Write out the entire listing below exactly as it appears, minus any pictures.

▶ _Data provided_
○ ○ ○

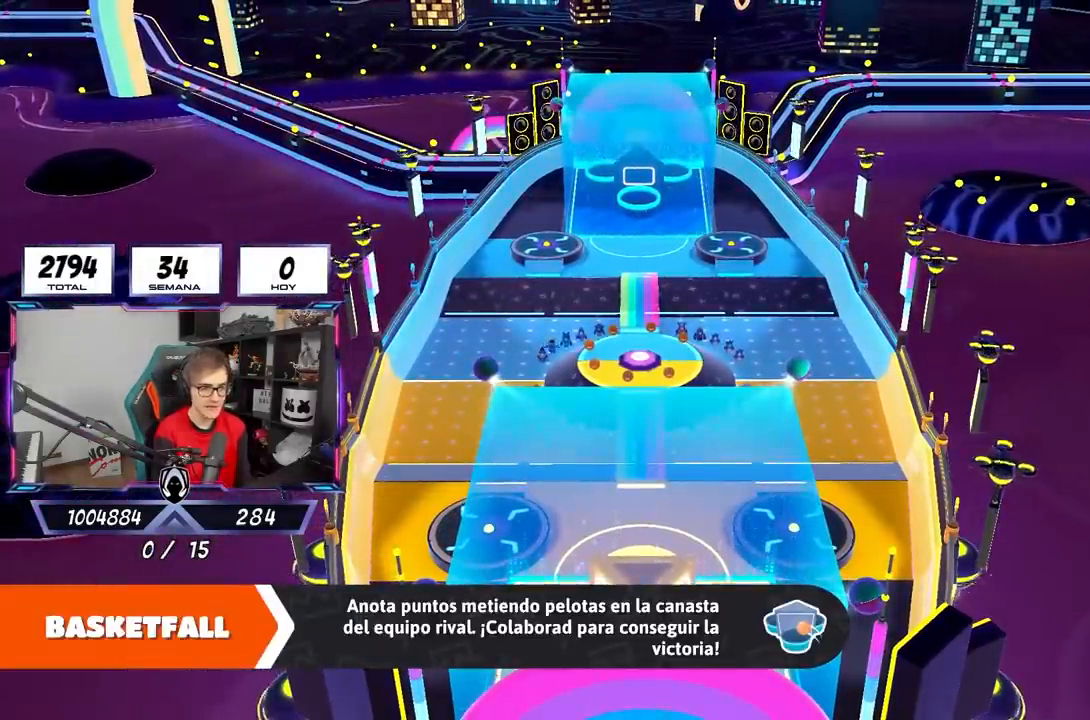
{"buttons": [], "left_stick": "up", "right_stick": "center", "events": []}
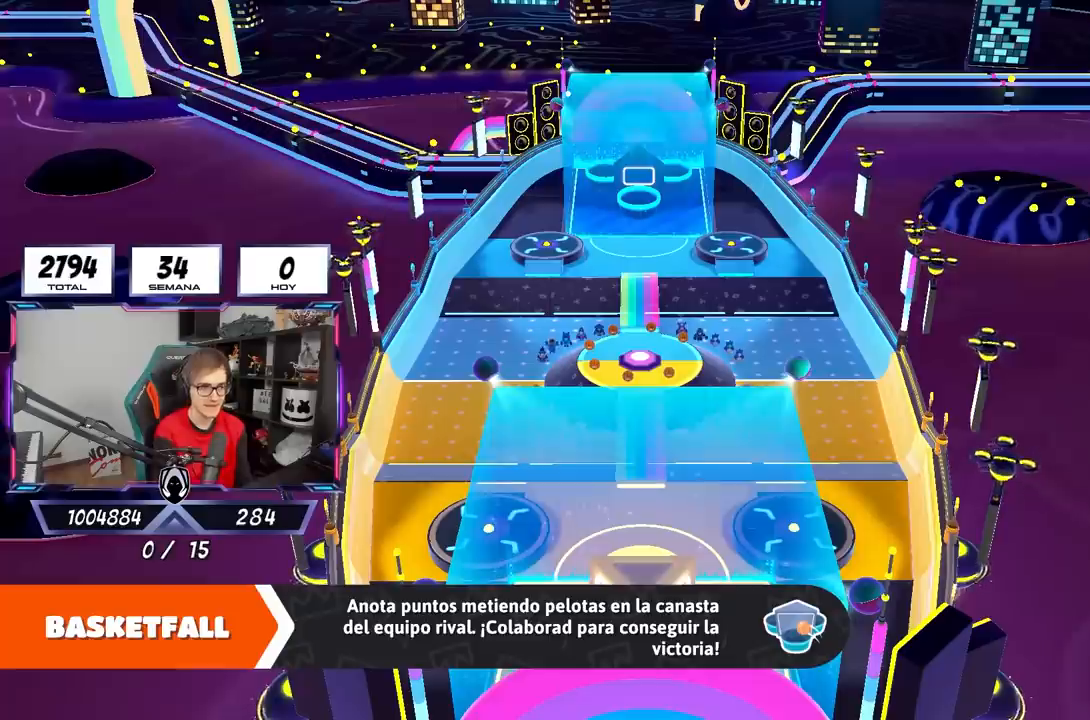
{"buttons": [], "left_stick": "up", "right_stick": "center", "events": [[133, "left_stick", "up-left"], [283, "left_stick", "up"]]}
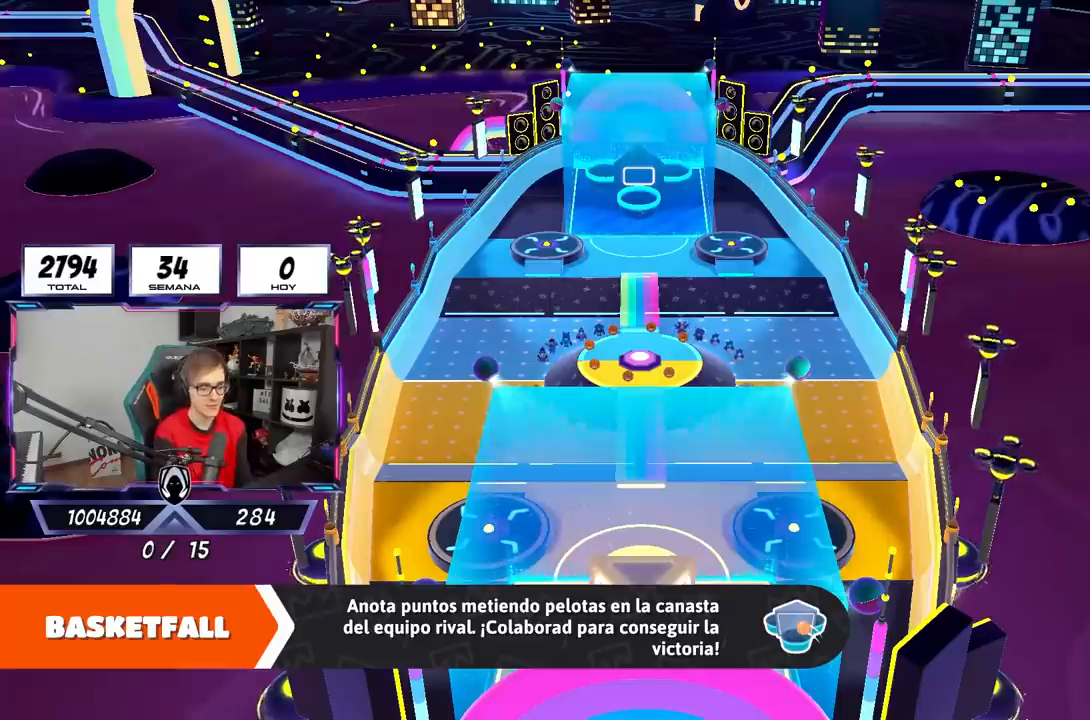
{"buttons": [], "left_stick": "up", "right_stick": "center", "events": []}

○ ○ ○

▶ _Solution to this task_
{"buttons": [], "left_stick": "up", "right_stick": "center", "events": []}
{"buttons": [], "left_stick": "up", "right_stick": "center", "events": [[133, "left_stick", "up-left"], [283, "left_stick", "up"]]}
{"buttons": [], "left_stick": "up", "right_stick": "center", "events": []}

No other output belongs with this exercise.